Shortcuts

Data

DataFlow Gif

Terminology

Here are common terms you need to be familiar with:

Terminology

Term

Definition

Deserializer

The Deserializer provides a single deserialize() method.

DataModule

The DataModule contains the datasets, transforms and dataloaders.

DataPipeline

The DataPipeline is Flash internal object to manage Deserializer, Input, InputTransform, OutputTransform, and Output objects.

Input

The Input provides load_data() and load_sample() hooks for creating data sets from metadata (such as folder names).

InputTransform

The InputTransform provides a simple hook-based API to encapsulate your pre-processing logic.

These hooks (such as per_sample_transform()) enable transformations to be applied to your data at every point along the pipeline (including on the device). The DataPipeline contains a system to call the right hooks when needed. The InputTransform hooks can be either overridden directly or provided as a dictionary of transforms (mapping hook name to callable transform).

OutputTransform

The OutputTransform provides a simple hook-based API to encapsulate your post-processing logic.

The OutputTransform hooks cover from model outputs to predictions export.

Output

The Output provides a single serialize() method that is used to convert model outputs (after the OutputTransform) to the desired output format during prediction.

How to use out-of-the-box Flash DataModules

Flash provides several DataModules with helpers functions. Check out the Image Classification section (or the sections for any of our other tasks) to learn more.

____________

§ **PROBLEM TO WORK ON**
Please reproduce the Flash data terminology text above in full, word for word.

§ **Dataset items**
____________

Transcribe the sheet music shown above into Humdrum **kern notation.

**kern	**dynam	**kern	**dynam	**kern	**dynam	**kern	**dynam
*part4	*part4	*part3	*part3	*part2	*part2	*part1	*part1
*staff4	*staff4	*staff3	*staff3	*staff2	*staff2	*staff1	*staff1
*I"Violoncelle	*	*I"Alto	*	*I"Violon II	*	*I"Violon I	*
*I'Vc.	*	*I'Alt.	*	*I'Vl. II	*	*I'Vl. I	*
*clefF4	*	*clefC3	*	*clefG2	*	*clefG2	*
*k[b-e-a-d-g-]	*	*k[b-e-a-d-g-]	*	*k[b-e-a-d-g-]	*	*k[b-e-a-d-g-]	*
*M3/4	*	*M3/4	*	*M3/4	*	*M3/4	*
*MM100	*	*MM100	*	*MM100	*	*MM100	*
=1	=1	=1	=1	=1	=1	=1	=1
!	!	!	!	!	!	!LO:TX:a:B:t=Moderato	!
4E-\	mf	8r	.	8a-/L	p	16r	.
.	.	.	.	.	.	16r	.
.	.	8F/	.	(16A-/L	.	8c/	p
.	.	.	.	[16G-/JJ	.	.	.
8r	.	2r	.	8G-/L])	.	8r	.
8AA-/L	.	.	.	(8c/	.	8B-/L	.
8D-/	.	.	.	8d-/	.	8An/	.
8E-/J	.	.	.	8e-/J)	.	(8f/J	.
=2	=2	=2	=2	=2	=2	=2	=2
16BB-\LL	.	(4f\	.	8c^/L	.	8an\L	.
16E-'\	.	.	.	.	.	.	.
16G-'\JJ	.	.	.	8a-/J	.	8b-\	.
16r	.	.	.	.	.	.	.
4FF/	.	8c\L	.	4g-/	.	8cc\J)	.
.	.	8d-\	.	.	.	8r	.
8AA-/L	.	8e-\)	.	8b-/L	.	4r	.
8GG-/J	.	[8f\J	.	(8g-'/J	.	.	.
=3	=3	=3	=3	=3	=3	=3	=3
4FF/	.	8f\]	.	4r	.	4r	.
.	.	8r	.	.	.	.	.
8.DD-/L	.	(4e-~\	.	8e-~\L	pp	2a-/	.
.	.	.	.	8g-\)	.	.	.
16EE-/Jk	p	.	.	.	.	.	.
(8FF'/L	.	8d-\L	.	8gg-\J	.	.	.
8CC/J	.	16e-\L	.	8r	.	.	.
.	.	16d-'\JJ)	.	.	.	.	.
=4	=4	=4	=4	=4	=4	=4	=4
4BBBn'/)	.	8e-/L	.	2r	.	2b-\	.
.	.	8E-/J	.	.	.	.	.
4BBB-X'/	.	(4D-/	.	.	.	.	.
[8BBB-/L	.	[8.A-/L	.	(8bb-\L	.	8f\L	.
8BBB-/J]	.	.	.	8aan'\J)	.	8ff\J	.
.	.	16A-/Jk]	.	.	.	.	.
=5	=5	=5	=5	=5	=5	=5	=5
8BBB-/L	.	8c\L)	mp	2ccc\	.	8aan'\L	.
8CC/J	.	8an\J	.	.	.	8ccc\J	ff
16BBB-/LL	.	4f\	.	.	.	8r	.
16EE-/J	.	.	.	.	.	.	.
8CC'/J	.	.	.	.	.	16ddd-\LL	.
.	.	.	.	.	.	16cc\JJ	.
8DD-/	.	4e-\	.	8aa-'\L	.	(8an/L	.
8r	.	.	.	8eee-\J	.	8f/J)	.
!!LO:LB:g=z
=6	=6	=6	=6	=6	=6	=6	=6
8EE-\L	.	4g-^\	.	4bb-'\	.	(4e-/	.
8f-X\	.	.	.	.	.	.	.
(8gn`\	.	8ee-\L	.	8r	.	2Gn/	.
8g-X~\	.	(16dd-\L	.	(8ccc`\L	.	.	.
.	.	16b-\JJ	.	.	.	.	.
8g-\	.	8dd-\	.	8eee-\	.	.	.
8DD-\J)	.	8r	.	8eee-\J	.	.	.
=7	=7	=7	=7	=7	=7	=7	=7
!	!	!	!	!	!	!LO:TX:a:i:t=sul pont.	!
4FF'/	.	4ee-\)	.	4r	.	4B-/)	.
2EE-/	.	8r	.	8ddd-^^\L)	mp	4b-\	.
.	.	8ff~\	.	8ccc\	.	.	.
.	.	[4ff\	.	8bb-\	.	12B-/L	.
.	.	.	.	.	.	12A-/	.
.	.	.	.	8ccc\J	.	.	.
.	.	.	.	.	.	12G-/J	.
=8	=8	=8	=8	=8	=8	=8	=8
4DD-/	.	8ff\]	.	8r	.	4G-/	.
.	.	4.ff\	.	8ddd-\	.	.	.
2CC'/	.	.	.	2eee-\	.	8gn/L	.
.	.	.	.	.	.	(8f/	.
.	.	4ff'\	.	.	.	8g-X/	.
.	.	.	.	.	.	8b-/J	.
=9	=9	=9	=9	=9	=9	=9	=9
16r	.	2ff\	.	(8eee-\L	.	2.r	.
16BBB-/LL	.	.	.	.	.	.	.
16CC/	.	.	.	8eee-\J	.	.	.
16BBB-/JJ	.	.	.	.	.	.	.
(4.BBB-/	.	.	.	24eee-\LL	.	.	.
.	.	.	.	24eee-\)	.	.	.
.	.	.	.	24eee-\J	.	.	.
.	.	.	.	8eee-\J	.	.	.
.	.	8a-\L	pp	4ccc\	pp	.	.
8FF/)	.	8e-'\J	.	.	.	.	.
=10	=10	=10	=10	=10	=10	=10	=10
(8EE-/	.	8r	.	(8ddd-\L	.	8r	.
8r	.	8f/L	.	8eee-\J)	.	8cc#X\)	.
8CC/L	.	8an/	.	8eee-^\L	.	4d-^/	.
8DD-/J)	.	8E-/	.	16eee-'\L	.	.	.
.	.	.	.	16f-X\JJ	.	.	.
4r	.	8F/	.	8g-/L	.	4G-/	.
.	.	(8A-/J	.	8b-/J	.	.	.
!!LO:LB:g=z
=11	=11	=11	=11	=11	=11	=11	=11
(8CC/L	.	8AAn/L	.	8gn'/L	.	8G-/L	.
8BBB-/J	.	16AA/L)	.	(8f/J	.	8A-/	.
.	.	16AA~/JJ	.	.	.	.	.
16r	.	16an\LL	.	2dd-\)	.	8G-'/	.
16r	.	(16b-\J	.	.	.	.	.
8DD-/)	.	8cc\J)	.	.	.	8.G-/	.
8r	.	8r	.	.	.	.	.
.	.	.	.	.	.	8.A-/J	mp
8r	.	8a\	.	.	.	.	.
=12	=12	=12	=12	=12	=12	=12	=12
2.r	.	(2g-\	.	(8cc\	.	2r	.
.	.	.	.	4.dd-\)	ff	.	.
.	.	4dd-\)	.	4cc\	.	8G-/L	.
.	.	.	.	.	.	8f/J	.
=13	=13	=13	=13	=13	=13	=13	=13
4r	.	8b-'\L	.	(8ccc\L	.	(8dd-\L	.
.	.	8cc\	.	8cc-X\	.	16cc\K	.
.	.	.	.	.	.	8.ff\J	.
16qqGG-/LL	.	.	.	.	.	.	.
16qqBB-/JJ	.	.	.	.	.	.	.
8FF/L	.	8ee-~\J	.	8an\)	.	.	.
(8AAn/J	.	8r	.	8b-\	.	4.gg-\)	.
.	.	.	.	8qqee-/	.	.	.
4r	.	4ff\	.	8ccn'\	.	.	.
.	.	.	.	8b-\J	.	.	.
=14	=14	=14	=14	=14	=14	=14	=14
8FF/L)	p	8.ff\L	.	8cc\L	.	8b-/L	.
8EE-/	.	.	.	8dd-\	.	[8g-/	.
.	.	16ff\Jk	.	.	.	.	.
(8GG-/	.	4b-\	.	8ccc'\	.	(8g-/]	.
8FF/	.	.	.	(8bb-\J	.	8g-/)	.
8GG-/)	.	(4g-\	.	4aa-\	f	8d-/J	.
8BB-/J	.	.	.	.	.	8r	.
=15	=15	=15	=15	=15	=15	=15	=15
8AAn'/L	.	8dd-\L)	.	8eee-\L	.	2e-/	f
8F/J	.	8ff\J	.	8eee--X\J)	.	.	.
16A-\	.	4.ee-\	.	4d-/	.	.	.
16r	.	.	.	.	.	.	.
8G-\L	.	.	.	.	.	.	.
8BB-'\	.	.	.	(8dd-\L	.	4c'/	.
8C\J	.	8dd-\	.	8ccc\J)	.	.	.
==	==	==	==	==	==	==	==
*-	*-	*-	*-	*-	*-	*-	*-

____________

§ **OUTPUT FOR THIS TASK**
Shortcuts

Data

DataFlow Gif

Terminology

Here are common terms you need to be familiar with:

Terminology

Term

Definition

Deserializer

The Deserializer provides a single deserialize() method.

DataModule

The DataModule contains the datasets, transforms and dataloaders.

DataPipeline

The DataPipeline is Flash internal object to manage Deserializer, Input, InputTransform, OutputTransform, and Output objects.

Input

The Input provides load_data() and load_sample() hooks for creating data sets from metadata (such as folder names).

InputTransform

The InputTransform provides a simple hook-based API to encapsulate your pre-processing logic.

These hooks (such as per_sample_transform()) enable transformations to be applied to your data at every point along the pipeline (including on the device). The DataPipeline contains a system to call the right hooks when needed. The InputTransform hooks can be either overridden directly or provided as a dictionary of transforms (mapping hook name to callable transform).

OutputTransform

The OutputTransform provides a simple hook-based API to encapsulate your post-processing logic.

The OutputTransform hooks cover from model outputs to predictions export.

Output

The Output provides a single serialize() method that is used to convert model outputs (after the OutputTransform) to the desired output format during prediction.

How to use out-of-the-box Flash DataModules

Flash provides several DataModules with helpers functions. Check out the Image Classification section (or the sections for any of our other tasks) to learn more.